In my new monograph CyberOSINT: Next Generation Information Access, Recorded Future emerged as the leader in threat intelligence among the 22 companies offering NGIA services. To learn more about Recorded Future, navigate to the firm’s Web site at www.recordedfuture.com.
Stephen E Arnold, April 29, 2015
Digital Reasoning Goes Cognitive
April 16, 2015
A new coat of paint is capturing some tire kickers’ attention.
IBM’s Watson is one of the dray horses pulling the cart containing old school indexing functions toward the airplane hanger.
There are assorted experts praising the digital equivalent of a West Coast Custom’s auto redo. A recent example is Digital Reasoning’s embrace of the concept of cognitive computing.
Digital Reasoning is about 15 years old and has provided utility services to the US government and some commercial clients. “Digital Reasoning Goes cognitive: CEO Tim Estes on Text, Knowledge, and Technology” explains the new marketing angle. The write up reported:
Cognitive is a next computing paradigm, responding to demand for always-on, hyper-aware data technologies that scale from device form to the enterprise. Cognitive computing is an approach rather than a specific capability. Cognitive mimics human perception, synthesis, and reasoning capabilities by applying human-like machine-learning methods to discern, assess, and exploit patterns in everyday data. It’s a natural for automating text, speech, and image processing and dynamic human-machine interactions.

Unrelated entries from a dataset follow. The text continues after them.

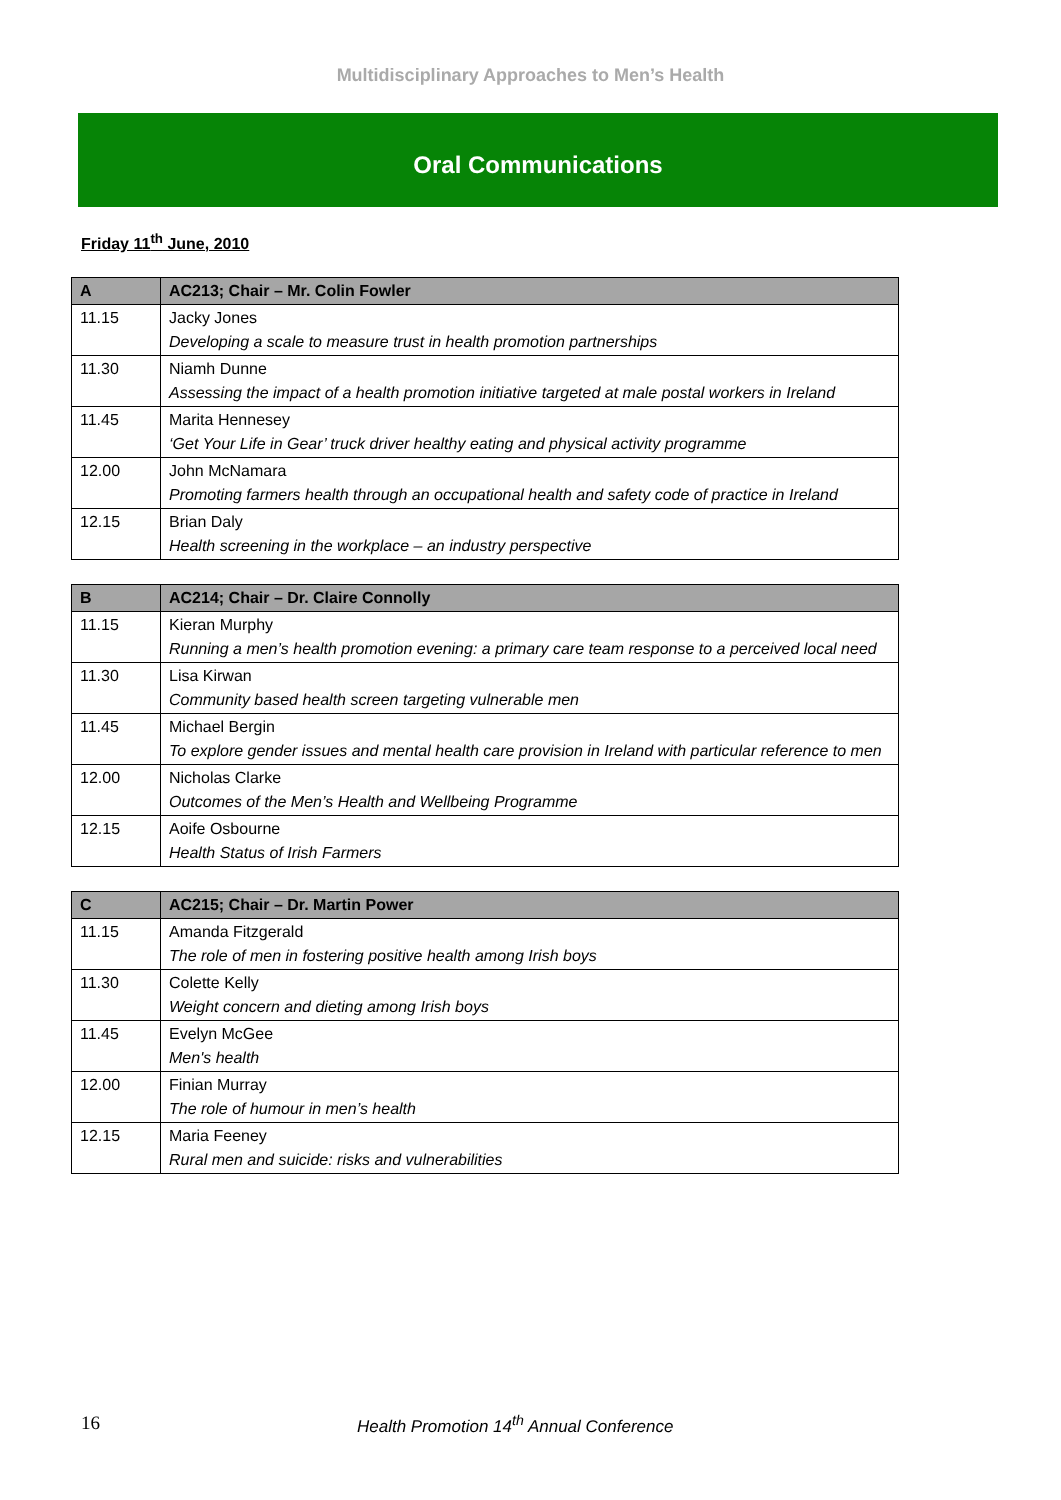Multidisciplinary Approaches to Men’s Health
Oral Communications
Friday 11<sup>th</sup> June, 2010
| A | AC213; Chair – Mr. Colin Fowler |
| --- | --- |
| 11.15 | Jacky Jones Developing a scale to measure trust in health promotion partnerships |
| 11.30 | Niamh Dunne Assessing the impact of a health promotion initiative targeted at male postal workers in Ireland |
| 11.45 | Marita Hennesey ‘Get Your Life in Gear’ truck driver healthy eating and physical activity programme |
| 12.00 | John McNamara Promoting farmers health through an occupational health and safety code of practice in Ireland |
| 12.15 | Brian Daly Health screening in the workplace – an industry perspective |
| B | AC214; Chair – Dr. Claire Connolly |
| --- | --- |
| 11.15 | Kieran Murphy Running a men’s health promotion evening: a primary care team response to a perceived local need |
| 11.30 | Lisa Kirwan Community based health screen targeting vulnerable men |
| 11.45 | Michael Bergin To explore gender issues and mental health care provision in Ireland with particular reference to men |
| 12.00 | Nicholas Clarke Outcomes of the Men’s Health and Wellbeing Programme |
| 12.15 | Aoife Osbourne Health Status of Irish Farmers |
| C | AC215; Chair – Dr. Martin Power |
| --- | --- |
| 11.15 | Amanda Fitzgerald The role of men in fostering positive health among Irish boys |
| 11.30 | Colette Kelly Weight concern and dieting among Irish boys |
| 11.45 | Evelyn McGee Men's health |
| 12.00 | Finian Murray The role of humour in men’s health |
| 12.15 | Maria Feeney Rural men and suicide: risks and vulnerabilities |
16 Health Promotion 14<sup>th</sup> Annual Conference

If you want to keep track of the new positioning text processing companies are exploring, check out the write up. Will cognitive computing become the next big thing? For vendors struggling to meet stakeholder expectations, cognitive computing sounds more zippy that customer support services or even the hyperventilating sentiment analysis positioning.
Lego blocks are pieces that must be assembled.
Indexing never looked so good. Now the challenge is to take the new positioning and package it in a commercial product which can generate sustainable, organic revenues. Enterprise search positioning has not been able to achieve this goal with consistency. The processes and procedures for cognitive computing remind me of Legos. One can assemble the blocks in many ways. The challenge will be to put the pieces together so that a hardened, saleable product can be sold or licensed.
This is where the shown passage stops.